Following non-resolution via British Waterways internal complaints procedure, a complaint has been made to the Waterways Ombudsman concerning a press statement made on 31st May concerning the British Waterways v Davies case, writes Alan Richards.

Press statement

The press statement starts 'British Waterways welcomes today's (31/3/11) Judgement made in Bristol County Court in which His Honour Deputy Judge O'Malley said he favoured British Waterways' interpretation of Section 17 of the British Waterways Act 1995 (relating to continuous cruising). In doing so, the Learned Judge found that the Defendant, Mr Davies (who lives on his boat), had not complied with the requirements of the 1995 Act and that British Waterways was justified in bringing the legal proceedings against him'.

Footnote

However, it was the statement's footnote to editors that has given cause for complaint as it has been reproduced in several publications including narrowboatworld. It reads 'The decision of the Learned Judge in the case of British Waterways v Davies will be binding on lower courts (and District Judges) and persuasive on Circuit Judges throughout England and Wales'.

The complainant has taken legal advice from two experts including a senior barrister who suggests that the statement in question is wrong both factually and in law as county court judgements do not create a precedent.

Legal precedent

Indeed, it seems that expert advice is not really needed to determine that British Waterways' statement is grossly misleading. One legal advice website states: 'The County Court is bound by all decisions of the higher courts, but its own decisions never create precedents'.

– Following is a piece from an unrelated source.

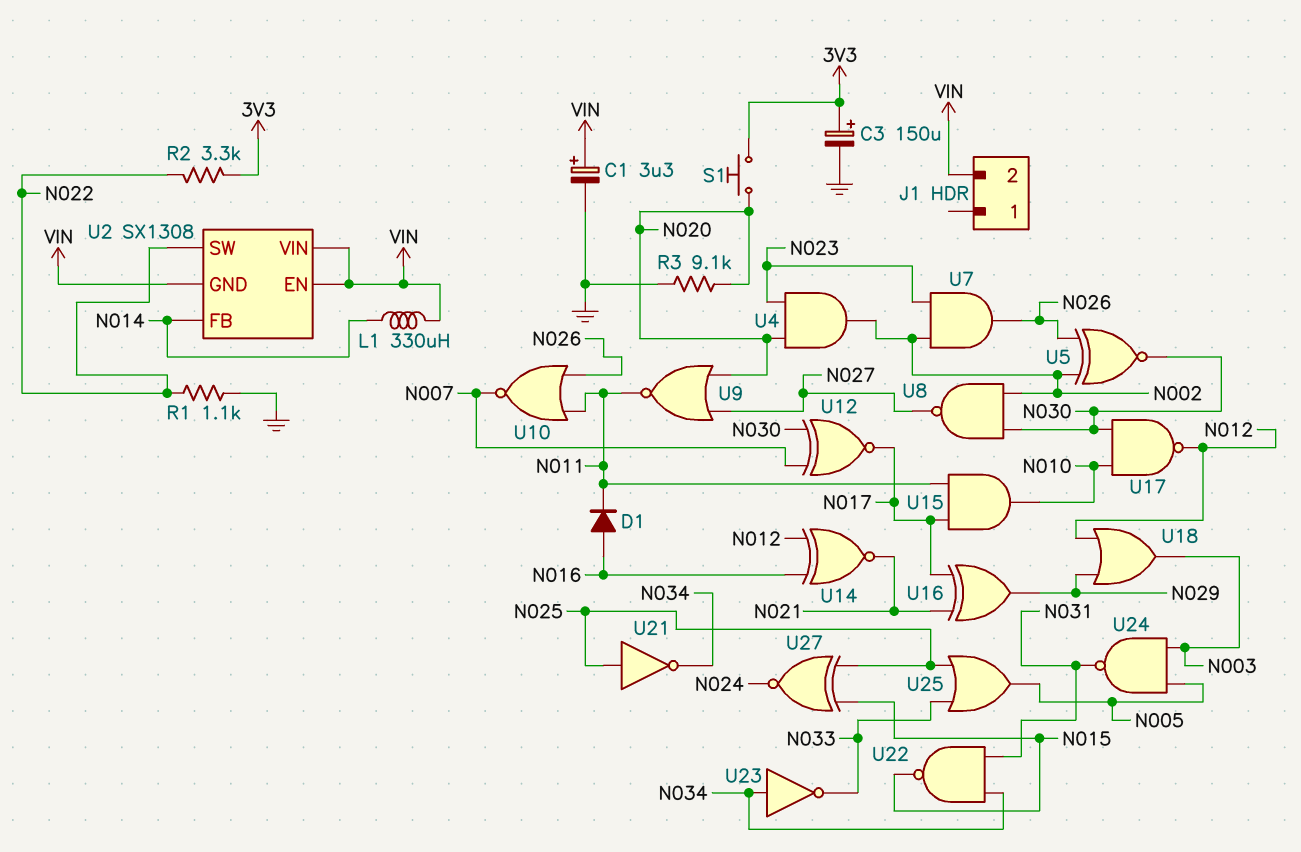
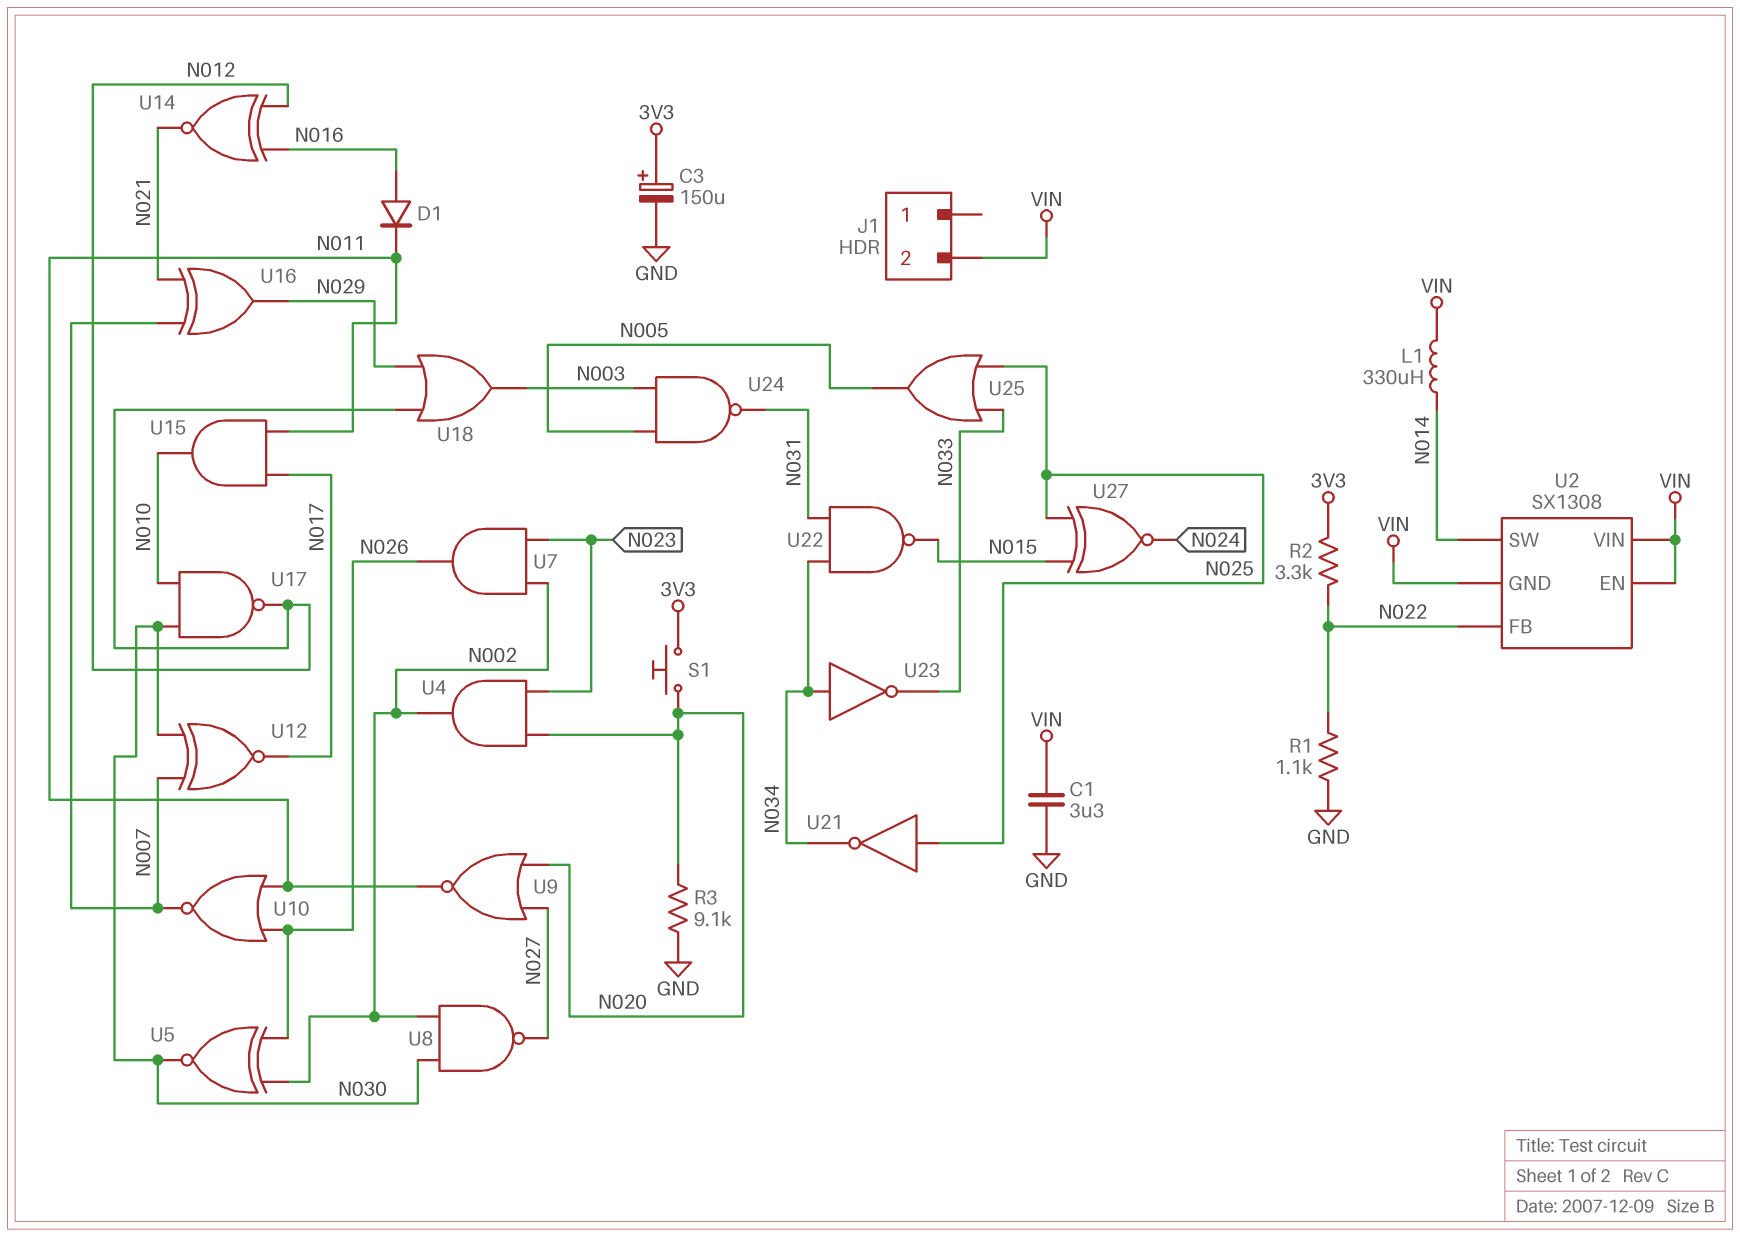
C1: 3.3uF (plus VIN, minus GND) -> 3.3uF (GND, VIN)
U2 pin FB: N014 -> N022
U2 pin SW: N022 -> N014
U16: XOR (in N017, in N021, out N029) -> XOR (in N007, in N021, out N029)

You can't make it much clearer than that!

Unjust and unfair

The complainant argues that making such a misleading statement about the law is both unjust and unfair and could have very serious consequences for any boat owners not having home moorings who believe that the judgement creates a legal precedent.

In particular, it could discourage them from exercising their right to defend themselves against Section 8 action or against a threat of having their licence revoked which in turn may result in them losing their home.